There is abundant evidence, both from Jewish and non-Jewish sources, that the observance of sabbath was one of the defining practices of Second Temple Judaism. Sabbath is clearly enjoined in the Torah, but the exact laws of sabbath observance are remarkably unclear. The Damascus Document from Qumran illustrates one attempt to codify sabbath law (ANTH B.5). Its sabbath code is found in the section of laws which forms the second, major part of this work, and it integrates both Torah and sectarian law. (On the Damascus Document see MAJ GEN F.3.)


Historically the most important of the early Jewish law codes is the Mishnah. Tradition ascribes the editing of this massive Hebrew work, probably correctly, to Rabbi Judah the Prince, around 200 CE (ANTH B.3, 6; text: Albeck (1952–8 ); tr.: Danby (1933 ); introduction: Stemberger (1996: 108–48)). It contains a digest of the debates and discussions on the law which took place within the rabbinic and Pharisaic schools over the previous 150 years. Though it is fuller and more systematic than the Torah, it is not, in fact, a code of decided law. On many issues it gives a range of opinions from competent authorities, together with the arguments deployed to support them. It was cast in this form because it was intended not simply as a cut-and-dried code to be applied in court, but as a manual for training lawyers to think jurisprudentially. The Mishnah became the basic text for study within the rabbinic schools after 200, in Babylonia as well as in Palestine, and two great Aramaic commentaries on it were created—the Jerusalem Talmud (edited c.400 CE) and the Babylonian Talmud (edited c.500 CE). (The standard edns. of the Jerusalem Talmud (often reprinted) are Krotoshin (1866) and Romm (1922); tr. Neusner (1982–94 ); the standard edn. of the Babylonian Talmud (often reprinted) is Romm (1880–6); tr. Epstein (1935–52 ); introduction: Stemberger (1996: 164–224).)

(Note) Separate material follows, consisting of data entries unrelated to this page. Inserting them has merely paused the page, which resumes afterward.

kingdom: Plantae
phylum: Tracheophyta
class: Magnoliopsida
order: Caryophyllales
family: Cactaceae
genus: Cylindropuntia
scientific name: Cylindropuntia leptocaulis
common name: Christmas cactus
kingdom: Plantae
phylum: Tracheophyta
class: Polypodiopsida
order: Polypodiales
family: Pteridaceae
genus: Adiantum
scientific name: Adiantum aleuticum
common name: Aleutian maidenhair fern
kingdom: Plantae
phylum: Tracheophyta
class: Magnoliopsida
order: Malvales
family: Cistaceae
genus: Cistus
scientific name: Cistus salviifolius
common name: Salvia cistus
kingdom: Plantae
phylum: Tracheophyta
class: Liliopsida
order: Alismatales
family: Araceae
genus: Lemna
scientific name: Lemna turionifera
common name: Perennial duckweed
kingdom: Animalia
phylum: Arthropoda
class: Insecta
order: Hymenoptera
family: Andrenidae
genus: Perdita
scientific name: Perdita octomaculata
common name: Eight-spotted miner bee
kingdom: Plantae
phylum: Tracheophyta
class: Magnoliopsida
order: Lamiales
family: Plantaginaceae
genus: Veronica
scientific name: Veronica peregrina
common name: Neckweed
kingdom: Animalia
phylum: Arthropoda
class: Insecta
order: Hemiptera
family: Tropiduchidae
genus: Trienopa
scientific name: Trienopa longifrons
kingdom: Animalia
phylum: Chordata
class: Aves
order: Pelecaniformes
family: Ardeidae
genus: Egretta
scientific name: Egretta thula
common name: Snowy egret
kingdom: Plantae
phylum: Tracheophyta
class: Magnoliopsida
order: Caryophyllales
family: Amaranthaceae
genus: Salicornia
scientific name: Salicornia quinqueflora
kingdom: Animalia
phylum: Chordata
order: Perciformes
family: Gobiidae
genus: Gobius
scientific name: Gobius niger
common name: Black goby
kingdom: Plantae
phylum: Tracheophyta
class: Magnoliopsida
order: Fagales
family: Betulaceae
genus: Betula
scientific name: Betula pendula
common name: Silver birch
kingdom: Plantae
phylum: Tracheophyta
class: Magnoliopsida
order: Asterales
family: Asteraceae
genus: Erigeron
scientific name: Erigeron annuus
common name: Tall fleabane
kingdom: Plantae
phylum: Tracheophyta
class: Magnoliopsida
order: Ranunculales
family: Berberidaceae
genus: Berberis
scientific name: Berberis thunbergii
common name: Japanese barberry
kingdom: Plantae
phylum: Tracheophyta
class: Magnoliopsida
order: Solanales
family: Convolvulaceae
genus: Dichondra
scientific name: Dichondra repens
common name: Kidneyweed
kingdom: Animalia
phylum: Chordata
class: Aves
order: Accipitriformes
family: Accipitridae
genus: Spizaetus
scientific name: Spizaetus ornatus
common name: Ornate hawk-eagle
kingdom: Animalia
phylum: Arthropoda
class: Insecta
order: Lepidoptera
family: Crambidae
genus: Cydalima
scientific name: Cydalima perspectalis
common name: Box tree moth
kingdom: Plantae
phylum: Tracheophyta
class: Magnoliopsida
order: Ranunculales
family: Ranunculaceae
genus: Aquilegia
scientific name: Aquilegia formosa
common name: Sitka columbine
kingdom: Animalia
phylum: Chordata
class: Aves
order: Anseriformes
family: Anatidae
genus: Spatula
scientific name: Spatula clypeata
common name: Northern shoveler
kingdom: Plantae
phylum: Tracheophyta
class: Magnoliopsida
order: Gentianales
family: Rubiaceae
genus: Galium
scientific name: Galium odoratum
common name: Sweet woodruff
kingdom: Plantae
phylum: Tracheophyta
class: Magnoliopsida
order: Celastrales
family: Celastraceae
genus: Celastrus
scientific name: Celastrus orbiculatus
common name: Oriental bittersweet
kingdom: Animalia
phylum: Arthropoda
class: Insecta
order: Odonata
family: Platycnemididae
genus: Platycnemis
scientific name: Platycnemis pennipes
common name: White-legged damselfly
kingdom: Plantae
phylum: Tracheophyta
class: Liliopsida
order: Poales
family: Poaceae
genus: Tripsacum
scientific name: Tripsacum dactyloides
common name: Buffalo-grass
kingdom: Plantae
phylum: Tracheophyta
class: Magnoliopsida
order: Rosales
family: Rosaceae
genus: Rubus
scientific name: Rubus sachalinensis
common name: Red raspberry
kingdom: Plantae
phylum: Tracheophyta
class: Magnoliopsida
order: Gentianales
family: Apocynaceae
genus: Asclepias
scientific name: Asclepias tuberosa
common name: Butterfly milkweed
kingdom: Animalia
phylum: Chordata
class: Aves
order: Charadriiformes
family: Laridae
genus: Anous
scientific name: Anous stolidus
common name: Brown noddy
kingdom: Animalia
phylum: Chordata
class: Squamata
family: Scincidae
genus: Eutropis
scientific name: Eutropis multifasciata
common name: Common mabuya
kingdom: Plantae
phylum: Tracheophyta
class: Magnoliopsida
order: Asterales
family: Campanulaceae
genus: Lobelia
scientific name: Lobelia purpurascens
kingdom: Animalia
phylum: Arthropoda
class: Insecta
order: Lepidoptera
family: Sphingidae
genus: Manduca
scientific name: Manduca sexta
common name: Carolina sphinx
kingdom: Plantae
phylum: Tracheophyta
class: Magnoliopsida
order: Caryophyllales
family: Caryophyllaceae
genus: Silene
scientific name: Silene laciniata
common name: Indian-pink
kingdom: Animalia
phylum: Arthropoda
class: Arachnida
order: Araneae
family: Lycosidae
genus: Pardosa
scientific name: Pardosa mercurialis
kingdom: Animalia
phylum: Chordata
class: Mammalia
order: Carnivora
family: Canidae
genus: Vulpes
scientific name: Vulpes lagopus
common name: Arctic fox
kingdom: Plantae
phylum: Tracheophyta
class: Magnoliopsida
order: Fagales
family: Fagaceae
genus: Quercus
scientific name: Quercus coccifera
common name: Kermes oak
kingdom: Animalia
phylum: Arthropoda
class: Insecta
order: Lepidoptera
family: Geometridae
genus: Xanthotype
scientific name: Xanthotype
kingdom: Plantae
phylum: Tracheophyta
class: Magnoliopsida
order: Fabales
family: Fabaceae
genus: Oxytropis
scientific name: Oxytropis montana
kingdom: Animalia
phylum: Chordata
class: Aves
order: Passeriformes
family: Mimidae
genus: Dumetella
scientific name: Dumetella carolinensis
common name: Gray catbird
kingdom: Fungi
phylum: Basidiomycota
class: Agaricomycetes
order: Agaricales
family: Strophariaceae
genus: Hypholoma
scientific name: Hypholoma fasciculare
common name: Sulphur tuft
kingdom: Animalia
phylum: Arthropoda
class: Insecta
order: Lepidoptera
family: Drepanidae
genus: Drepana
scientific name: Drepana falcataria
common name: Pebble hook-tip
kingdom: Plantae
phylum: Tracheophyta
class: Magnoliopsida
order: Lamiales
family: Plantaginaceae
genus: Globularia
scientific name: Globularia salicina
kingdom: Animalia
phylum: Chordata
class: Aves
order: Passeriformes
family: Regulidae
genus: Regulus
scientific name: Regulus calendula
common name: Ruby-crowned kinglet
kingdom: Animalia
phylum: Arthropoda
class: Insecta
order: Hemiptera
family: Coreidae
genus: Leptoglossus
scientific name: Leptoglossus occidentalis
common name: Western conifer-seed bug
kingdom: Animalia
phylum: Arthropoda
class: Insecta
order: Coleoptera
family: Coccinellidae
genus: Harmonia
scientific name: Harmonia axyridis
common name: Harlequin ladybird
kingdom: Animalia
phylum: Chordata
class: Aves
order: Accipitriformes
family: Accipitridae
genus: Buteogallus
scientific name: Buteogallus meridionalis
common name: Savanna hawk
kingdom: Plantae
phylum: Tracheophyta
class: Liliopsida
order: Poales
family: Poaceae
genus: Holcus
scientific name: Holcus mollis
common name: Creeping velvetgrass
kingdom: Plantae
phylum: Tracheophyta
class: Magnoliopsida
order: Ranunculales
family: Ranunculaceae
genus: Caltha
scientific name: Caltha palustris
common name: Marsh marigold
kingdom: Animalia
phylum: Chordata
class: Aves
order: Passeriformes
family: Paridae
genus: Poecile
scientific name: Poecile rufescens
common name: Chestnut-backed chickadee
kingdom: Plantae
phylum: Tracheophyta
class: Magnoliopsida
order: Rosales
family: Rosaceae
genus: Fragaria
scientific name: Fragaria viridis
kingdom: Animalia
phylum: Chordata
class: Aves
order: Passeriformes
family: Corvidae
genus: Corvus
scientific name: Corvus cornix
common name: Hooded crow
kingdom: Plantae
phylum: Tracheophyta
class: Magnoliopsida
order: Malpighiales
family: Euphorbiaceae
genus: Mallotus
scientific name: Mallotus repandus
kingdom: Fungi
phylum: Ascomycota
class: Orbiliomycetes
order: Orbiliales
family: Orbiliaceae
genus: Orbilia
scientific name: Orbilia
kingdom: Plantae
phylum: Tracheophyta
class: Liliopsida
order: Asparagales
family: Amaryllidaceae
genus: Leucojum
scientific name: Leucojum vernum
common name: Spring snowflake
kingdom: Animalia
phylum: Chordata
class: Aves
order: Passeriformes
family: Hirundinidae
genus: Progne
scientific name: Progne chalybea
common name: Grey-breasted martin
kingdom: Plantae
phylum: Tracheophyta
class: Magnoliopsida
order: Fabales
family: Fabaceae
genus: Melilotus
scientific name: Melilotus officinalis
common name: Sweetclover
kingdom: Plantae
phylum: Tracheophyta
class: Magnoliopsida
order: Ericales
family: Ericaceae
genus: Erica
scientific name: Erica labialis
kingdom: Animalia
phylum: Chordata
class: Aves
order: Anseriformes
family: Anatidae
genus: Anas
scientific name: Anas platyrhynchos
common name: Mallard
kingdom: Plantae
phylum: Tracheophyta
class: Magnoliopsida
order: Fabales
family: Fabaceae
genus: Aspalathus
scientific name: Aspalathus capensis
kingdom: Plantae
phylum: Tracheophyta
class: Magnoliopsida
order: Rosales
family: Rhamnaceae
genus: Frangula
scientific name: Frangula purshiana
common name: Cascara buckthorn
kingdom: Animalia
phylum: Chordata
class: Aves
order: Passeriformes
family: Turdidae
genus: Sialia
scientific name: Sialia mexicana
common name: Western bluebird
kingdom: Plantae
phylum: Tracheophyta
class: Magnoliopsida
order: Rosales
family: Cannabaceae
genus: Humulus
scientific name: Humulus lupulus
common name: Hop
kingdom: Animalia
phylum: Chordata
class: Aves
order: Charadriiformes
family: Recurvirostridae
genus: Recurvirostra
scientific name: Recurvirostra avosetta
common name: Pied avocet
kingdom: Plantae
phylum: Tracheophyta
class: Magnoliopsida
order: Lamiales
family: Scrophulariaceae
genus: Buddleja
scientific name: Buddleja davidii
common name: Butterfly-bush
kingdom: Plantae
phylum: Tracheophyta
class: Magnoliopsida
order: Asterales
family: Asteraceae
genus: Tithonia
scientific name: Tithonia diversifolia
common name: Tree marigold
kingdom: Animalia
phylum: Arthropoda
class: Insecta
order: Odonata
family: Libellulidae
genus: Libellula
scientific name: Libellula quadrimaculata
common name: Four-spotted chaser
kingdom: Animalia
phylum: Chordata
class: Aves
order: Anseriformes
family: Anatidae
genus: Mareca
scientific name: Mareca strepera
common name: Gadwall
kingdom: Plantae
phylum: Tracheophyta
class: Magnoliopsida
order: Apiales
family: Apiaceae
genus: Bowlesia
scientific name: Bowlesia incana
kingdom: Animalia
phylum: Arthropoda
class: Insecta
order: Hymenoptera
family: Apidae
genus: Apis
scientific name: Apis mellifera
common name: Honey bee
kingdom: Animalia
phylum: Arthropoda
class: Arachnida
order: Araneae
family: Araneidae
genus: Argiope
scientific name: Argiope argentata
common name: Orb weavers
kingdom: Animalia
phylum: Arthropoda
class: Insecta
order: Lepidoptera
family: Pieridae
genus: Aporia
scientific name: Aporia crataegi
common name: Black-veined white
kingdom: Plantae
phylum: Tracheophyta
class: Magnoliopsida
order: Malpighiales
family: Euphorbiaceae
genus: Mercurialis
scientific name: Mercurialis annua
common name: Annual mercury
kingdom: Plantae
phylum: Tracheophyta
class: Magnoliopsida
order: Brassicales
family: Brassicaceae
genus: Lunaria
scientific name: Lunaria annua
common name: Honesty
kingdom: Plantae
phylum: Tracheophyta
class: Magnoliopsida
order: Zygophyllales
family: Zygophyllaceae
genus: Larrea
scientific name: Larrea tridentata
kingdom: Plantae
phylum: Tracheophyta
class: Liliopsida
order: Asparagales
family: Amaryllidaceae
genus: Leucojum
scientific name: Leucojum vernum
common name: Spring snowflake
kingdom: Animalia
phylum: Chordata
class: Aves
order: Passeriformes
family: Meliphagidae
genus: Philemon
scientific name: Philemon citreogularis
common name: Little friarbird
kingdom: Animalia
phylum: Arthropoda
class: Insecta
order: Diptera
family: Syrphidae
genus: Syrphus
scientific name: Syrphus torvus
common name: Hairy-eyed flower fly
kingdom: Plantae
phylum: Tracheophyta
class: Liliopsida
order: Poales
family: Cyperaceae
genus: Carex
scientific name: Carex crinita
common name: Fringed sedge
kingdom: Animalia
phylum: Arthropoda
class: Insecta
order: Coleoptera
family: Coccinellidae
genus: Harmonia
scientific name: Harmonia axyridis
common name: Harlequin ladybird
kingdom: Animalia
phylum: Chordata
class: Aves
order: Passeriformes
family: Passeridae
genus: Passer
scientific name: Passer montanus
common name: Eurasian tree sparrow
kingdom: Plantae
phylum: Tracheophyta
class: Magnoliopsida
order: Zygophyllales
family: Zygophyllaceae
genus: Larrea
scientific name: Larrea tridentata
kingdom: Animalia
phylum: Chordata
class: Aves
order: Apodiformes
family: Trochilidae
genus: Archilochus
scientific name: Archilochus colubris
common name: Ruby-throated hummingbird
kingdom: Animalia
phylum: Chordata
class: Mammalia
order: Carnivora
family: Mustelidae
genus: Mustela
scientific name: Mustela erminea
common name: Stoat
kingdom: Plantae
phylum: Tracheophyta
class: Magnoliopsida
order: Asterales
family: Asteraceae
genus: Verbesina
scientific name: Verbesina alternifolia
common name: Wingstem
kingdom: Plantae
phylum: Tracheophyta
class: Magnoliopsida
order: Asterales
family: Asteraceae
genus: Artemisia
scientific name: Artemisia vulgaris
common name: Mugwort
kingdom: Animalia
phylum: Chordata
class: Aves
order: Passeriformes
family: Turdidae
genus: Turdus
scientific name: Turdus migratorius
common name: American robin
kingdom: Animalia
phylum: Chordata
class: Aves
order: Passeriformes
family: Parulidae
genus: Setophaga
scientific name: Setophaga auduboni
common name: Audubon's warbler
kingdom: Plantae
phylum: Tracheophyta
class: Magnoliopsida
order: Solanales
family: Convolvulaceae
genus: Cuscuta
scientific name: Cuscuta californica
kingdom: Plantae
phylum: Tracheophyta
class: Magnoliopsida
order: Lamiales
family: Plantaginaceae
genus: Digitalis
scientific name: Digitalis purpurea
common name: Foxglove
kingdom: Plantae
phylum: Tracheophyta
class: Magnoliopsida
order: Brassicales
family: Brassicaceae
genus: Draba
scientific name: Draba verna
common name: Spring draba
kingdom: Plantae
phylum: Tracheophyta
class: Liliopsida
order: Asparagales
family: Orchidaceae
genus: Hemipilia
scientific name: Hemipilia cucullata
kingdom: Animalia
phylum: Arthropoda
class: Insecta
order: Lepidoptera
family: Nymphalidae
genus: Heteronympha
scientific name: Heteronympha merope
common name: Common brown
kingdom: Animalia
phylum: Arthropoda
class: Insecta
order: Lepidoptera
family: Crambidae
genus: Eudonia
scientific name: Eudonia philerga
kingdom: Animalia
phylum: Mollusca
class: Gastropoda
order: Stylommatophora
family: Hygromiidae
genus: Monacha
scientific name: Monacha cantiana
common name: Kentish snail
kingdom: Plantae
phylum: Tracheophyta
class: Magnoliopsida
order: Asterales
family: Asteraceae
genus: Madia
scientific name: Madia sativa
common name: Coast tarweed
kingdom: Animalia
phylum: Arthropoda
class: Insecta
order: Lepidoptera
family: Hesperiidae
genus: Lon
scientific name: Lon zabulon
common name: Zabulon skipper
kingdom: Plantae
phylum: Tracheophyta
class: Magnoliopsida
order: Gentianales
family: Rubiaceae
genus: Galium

The Torah of Moses was applied with greater or lesser rigour in the Jewish courts, and thereby was clarified, modified, and extended. But it was much more than a system of practical law, and was an object of interest to more than the judges and professional lawyers. It was the constitution of Israel and the central religious authority in Judaism. All sects and parties in Judaism cited its support, and claimed to have exclusive insight into its meaning. The Torah formed the battleground in inter-sectarian debates. This function is well illustrated by the so-called Halakic Letter (4QMMT) from Qumran. (Text: Qimron and Strugnell (1994); García Martínez and Tigchelaar (1997: ii. 790–805); tr.: Vermes (1997: 220–8); see further Kampen and Bernstein (1996 ).) Several copies of this intriguing Hebrew document, all dating from the late Hasmonean or Herodian periods, have been identified among the Dead Sea scrolls. Even when all the extant copies are pieced together, the document still remains fragmentary and enigmatic, and, crucially, its opening is missing. However, it has been plausibly suggested that it is the remnants of a letter which was sent by the Teacher of Righteousness, the founder of the Dead Sea sect, to the high priest in Jerusalem, urging him to accept the Essene interpretation of certain moot points of law, rather than the interpretation of the Pharisees (ANTH B.7). The Halakic Letter clearly shows that what was at stake in these inter-sectarian disputes was not simply the truth but political power. Whichever party or sect persuaded the powers that be to adopt its view of the meaning of Torah in effect became part of the government, and could claim to be the real rulers of the state.